Here's where the real trouble starts: if your contribution has to be new, then it follows that you cannot rely too heavily on what has already been done. Older theologies are based on well-established methodologies and certain well-respected texts and authors. To be new and improved, you have to either ignore these, find sources outside your field (psychology, philosophy, etc.), or invent your own. In orthodox Catholic theology, you never totally depart from what has already been done. You can improve arguments; dig up new evidence supporting the Church; sharpen distinctions and clarify differing opinions; you can even ask hard questions that the magisterium ignores or dismisses; but inventing new theologies is out of the question. . .if by "new theologies" we mean writing against the magisterium of the Church.

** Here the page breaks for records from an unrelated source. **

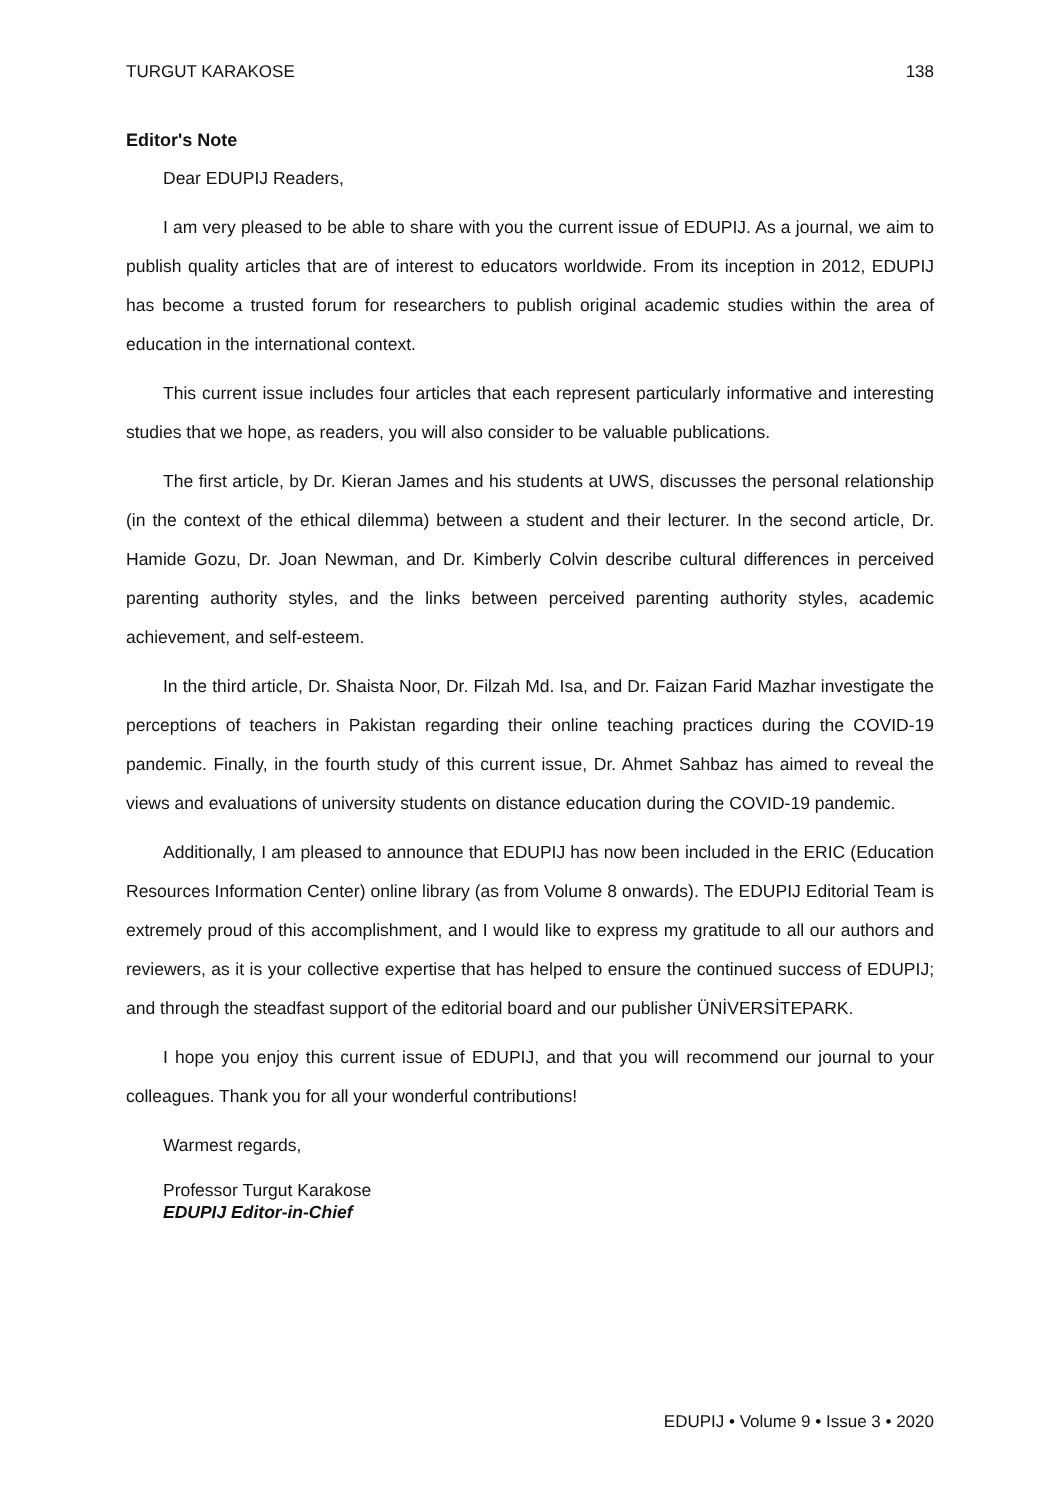TURGUT KARAKOSE 138
Editor's Note
Dear EDUPIJ Readers,
I am very pleased to be able to share with you the current issue of EDUPIJ. As a journal, we aim to publish quality articles that are of interest to educators worldwide. From its inception in 2012, EDUPIJ has become a trusted forum for researchers to publish original academic studies within the area of education in the international context.
This current issue includes four articles that each represent particularly informative and interesting studies that we hope, as readers, you will also consider to be valuable publications.
The first article, by Dr. Kieran James and his students at UWS, discusses the personal relationship (in the context of the ethical dilemma) between a student and their lecturer. In the second article, Dr. Hamide Gozu, Dr. Joan Newman, and Dr. Kimberly Colvin describe cultural differences in perceived parenting authority styles, and the links between perceived parenting authority styles, academic achievement, and self-esteem.
In the third article, Dr. Shaista Noor, Dr. Filzah Md. Isa, and Dr. Faizan Farid Mazhar investigate the perceptions of teachers in Pakistan regarding their online teaching practices during the COVID-19 pandemic. Finally, in the fourth study of this current issue, Dr. Ahmet Sahbaz has aimed to reveal the views and evaluations of university students on distance education during the COVID-19 pandemic.
Additionally, I am pleased to announce that EDUPIJ has now been included in the ERIC (Education Resources Information Center) online library (as from Volume 8 onwards). The EDUPIJ Editorial Team is extremely proud of this accomplishment, and I would like to express my gratitude to all our authors and reviewers, as it is your collective expertise that has helped to ensure the continued success of EDUPIJ; and through the steadfast support of the editorial board and our publisher ÜNİVERSİTEPARK.
I hope you enjoy this current issue of EDUPIJ, and that you will recommend our journal to your colleagues. Thank you for all your wonderful contributions!
Warmest regards,
Professor Turgut Karakose
EDUPIJ Editor-in-Chief
EDUPIJ • Volume 9 • Issue 3 • 2020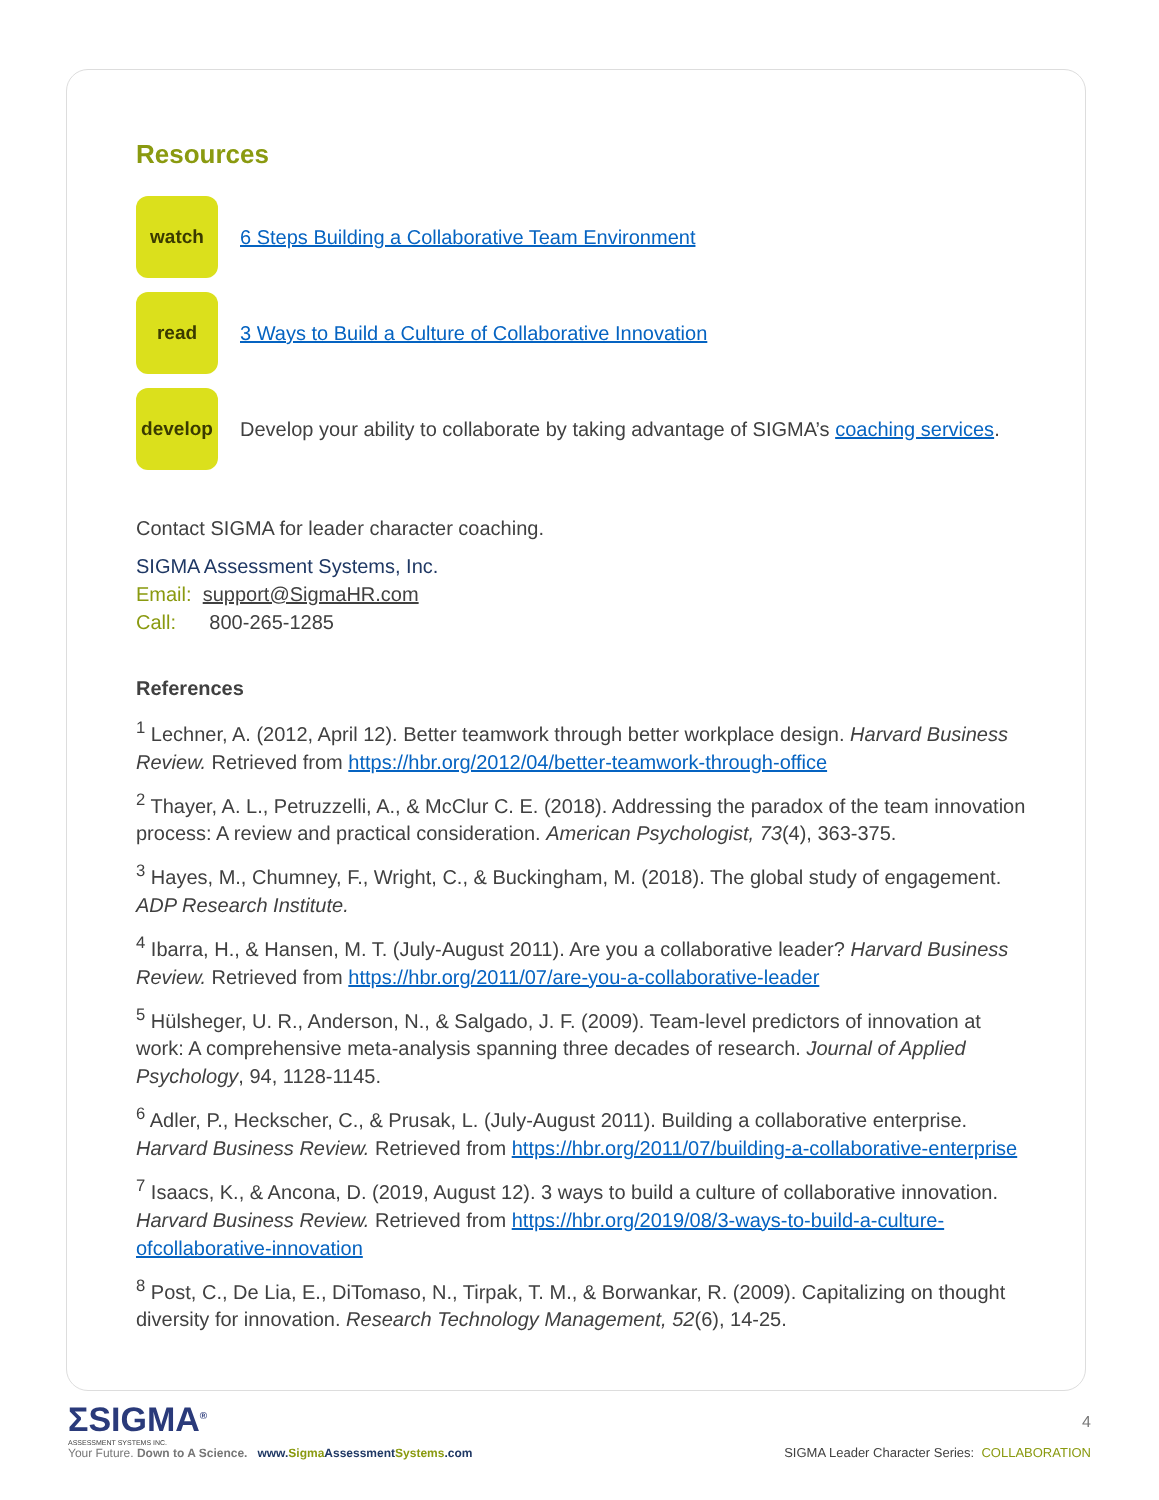Resources
watch
6 Steps Building a Collaborative Team Environment
read
3 Ways to Build a Culture of Collaborative Innovation
develop
Develop your ability to collaborate by taking advantage of SIGMA’s coaching services.
Contact SIGMA for leader character coaching.
SIGMA Assessment Systems, Inc.
Email: support@SigmaHR.com
Call: 800-265-1285
References
<sup>1</sup> Lechner, A. (2012, April 12). Better teamwork through better workplace design. Harvard Business Review. Retrieved from https://hbr.org/2012/04/better-teamwork-through-office
<sup>2</sup> Thayer, A. L., Petruzzelli, A., & McClur C. E. (2018). Addressing the paradox of the team innovation process: A review and practical consideration. American Psychologist, 73(4), 363-375.
<sup>3</sup> Hayes, M., Chumney, F., Wright, C., & Buckingham, M. (2018). The global study of engagement. ADP Research Institute.
<sup>4</sup> Ibarra, H., & Hansen, M. T. (July-August 2011). Are you a collaborative leader? Harvard Business Review. Retrieved from https://hbr.org/2011/07/are-you-a-collaborative-leader
<sup>5</sup> Hülsheger, U. R., Anderson, N., & Salgado, J. F. (2009). Team-level predictors of innovation at work: A comprehensive meta-analysis spanning three decades of research. Journal of Applied Psychology, 94, 1128-1145.
<sup>6</sup> Adler, P., Heckscher, C., & Prusak, L. (July-August 2011). Building a collaborative enterprise. Harvard Business Review. Retrieved from https://hbr.org/2011/07/building-a-collaborative-enterprise
<sup>7</sup> Isaacs, K., & Ancona, D. (2019, August 12). 3 ways to build a culture of collaborative innovation. Harvard Business Review. Retrieved from https://hbr.org/2019/08/3-ways-to-build-a-culture-ofcollaborative-innovation
<sup>8</sup> Post, C., De Lia, E., DiTomaso, N., Tirpak, T. M., & Borwankar, R. (2009). Capitalizing on thought diversity for innovation. Research Technology Management, 52(6), 14-25.
ΣSIGMA<sup>®</sup>
ASSESSMENT SYSTEMS INC.
Your Future. Down to A Science. www.Sigma AssessmentSystems.com
4
SIGMA Leader Character Series: COLLABORATION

If you manage to research, write, and publish a new theology or a significant challenge to orthodoxy, you will likely be rewarded by the university with a promotion, tenure, or both. If you are really good at this sort of thing, you might win an endowed chair of some sort and never have to teach again. If you are the best at this sort of whole-clothe invention of theological novelty, you will be called to the Vatican for a spanking.
So, some of the blame for Catholic theologians who stray from the faith can be reasonably laid at the feet of American academic culture. Universities thrive on novelty, edginess, rebellion, and academic star power. They pay for it, reward it with prestige, and encourage it for P.R. purposes. Why do you think that every time the Vatican slaps a theologian on the wrist, the Catholic professorial world screams bloody murder about "academic freedom"? What they know is that if the Vatican too closely monitors their work and calls them on their errors, they may lose power and funds in the world that matters most to them: their department and the university's tenure committee.
What's interesting is that Today's Cutting Edge Research is tomorrow's Old Hat. We are already starting to see in academic theology in the U.S. younger theologians throwing off their feminist/Marxist oppressors and liberating themselves by researching and defending Catholic orthodoxy. However, because the dissenters still control the purse strings in the department and the hiring/promotion/tenure process in the university, these orthodox theologians do not get hired at Harvard, Yale, Princeton, Notre Dame, etc. And given the rise and proliferation of smaller Catholic universities dedicated to the tradition, who cares if the moldy Ivy Leagues schools look askance at their orthodoxy?
But it's only a matter of time before the next generation steps up. . .let's pray they don't mess it up.